Yes, a strong belief in the hereafter may have an influence.

Is there any way to prevent these types of crimes?
It's a complicated question. There are broad issues, such as easier access to mental health care, which is a problem right now with state cutbacks becoming severe. Another thing is awareness. If a woman is very depressed and she has young children and makes a suicide attempt, there is 1-in-20 chance that she will try to take the kid with her. Specific inquiries about thoughts of harm toward children should occur in any evaluation of a seriously depressed [mother].

Have you had any cases similar to this one?
There was the case of 10-year-old [and a younger child, whose mother attempted to kill them both.] The mother was found legally insane. She was psychotic. She was severely depressed and then had this sudden belief that this is what she had to do. She did it with a knife, very suddenly, and then called the police after she stayed overnight with her dead child. There was no effort to flee. It wasn't like, I'm going to kill the children and take off and have a good life. She was a physician and she was married to a physician. One of the children survived the knifing.

Are these parents mostly sent to mental institutions because they use the insanity defense — or do they go to prison?
The vast majority of parents who kill their children go to prison rather than mental institutions. I just saw an article written by the FBI: for women who kill their children and are not found insane, the mean length of their prison sentence is 17 years; in women who kill newborns, the mean length is 9 years. However, out of all homicide [perpetrators], none have a higher incidence of being found insane than mothers who kill their children.

Killing newborns is much more common than killing older children.
As far as death by homicide goes, you're more likely to be killed on the day you are born than on any other day of your life.

Are these mothers dangerous to people other than their own children?
They are not a general danger to the community.

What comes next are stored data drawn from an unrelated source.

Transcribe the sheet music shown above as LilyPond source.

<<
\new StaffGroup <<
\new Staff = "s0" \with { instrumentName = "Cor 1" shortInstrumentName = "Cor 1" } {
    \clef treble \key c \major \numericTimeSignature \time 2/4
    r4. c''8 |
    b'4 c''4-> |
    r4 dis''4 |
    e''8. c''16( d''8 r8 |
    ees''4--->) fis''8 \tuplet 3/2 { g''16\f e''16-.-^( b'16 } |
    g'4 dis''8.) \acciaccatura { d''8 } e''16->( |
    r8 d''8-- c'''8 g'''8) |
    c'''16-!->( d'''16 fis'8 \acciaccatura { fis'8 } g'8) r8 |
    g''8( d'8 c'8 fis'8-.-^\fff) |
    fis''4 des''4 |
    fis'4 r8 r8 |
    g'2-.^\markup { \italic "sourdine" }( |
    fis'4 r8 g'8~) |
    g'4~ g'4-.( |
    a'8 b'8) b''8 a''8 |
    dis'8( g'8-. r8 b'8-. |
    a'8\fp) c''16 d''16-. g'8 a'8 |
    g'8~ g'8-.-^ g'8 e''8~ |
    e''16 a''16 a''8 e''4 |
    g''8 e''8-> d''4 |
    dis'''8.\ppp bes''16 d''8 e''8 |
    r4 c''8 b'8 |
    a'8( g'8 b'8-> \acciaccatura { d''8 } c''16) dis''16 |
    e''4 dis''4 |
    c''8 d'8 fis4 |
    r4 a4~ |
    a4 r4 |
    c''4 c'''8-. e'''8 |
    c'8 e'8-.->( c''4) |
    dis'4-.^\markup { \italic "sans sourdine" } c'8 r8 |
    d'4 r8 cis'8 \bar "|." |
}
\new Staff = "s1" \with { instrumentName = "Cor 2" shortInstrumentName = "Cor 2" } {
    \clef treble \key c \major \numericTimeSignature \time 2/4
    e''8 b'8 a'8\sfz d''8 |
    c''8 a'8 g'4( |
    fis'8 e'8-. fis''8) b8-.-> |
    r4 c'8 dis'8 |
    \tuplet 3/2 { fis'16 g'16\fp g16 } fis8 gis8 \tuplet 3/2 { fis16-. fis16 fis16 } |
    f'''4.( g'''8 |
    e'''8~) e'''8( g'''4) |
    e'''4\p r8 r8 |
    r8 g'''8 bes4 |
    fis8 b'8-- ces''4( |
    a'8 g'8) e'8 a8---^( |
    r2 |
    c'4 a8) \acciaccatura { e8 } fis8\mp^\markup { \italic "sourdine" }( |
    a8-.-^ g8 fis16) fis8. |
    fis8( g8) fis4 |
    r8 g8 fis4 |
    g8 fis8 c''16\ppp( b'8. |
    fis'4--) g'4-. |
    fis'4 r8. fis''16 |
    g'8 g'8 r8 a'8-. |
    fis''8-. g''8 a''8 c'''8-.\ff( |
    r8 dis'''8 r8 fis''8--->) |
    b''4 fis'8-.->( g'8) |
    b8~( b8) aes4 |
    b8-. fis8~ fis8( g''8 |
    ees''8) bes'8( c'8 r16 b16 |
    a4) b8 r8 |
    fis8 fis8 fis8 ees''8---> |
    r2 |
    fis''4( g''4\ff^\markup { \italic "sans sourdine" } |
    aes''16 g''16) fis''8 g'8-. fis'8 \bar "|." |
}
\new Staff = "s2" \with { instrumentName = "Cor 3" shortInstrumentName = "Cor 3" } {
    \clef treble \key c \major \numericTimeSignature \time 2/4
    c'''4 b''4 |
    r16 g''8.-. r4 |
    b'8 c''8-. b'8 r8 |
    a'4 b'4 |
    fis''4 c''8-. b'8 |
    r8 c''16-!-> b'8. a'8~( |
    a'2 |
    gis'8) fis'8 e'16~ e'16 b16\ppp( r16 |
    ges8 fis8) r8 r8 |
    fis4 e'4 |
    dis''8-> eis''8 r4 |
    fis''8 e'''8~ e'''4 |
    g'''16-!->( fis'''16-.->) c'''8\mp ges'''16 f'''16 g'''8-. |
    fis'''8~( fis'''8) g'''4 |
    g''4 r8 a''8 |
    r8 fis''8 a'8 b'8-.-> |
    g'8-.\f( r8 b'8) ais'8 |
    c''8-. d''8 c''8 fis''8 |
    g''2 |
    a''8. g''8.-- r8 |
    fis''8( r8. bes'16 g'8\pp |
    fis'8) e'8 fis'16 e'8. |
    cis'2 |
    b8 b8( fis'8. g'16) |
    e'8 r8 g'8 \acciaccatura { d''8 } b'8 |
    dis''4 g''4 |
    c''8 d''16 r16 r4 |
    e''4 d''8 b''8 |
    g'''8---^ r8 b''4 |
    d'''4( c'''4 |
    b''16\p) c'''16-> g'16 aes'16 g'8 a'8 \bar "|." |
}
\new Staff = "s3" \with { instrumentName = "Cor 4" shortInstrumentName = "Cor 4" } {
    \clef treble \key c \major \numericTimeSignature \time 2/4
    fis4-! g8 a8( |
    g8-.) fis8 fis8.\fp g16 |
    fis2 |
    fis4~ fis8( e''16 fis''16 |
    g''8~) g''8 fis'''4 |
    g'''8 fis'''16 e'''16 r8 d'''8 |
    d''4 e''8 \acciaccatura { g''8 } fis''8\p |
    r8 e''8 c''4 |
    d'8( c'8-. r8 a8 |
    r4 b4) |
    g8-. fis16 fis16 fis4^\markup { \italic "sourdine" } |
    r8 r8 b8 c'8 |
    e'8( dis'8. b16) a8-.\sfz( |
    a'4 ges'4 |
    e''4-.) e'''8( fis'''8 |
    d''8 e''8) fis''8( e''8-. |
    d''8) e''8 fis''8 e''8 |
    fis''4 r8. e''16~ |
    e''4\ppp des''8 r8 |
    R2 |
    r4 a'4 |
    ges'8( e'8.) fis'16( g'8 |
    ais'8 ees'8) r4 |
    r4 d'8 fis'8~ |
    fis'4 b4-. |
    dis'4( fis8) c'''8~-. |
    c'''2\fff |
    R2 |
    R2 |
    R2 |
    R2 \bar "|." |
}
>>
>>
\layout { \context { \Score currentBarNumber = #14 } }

There are infanticide laws in 22 countries, including England, Canada and Australia — instead of women being charged with murder, [if the child is] under 1 year old, they are charged with infanticide. In the U.K., the vast majority get probation rather than prison. The recidivism rate is very low. The risk of suicide is substantial, however.

Is the bad economy likely to lead to more of these cases?
Suicide does increase some when there are more people losing their jobs, so there might be little an increase in familicide where the father is unemployed. As far as mothers go, if she's the sole support, I don't know if that will increase.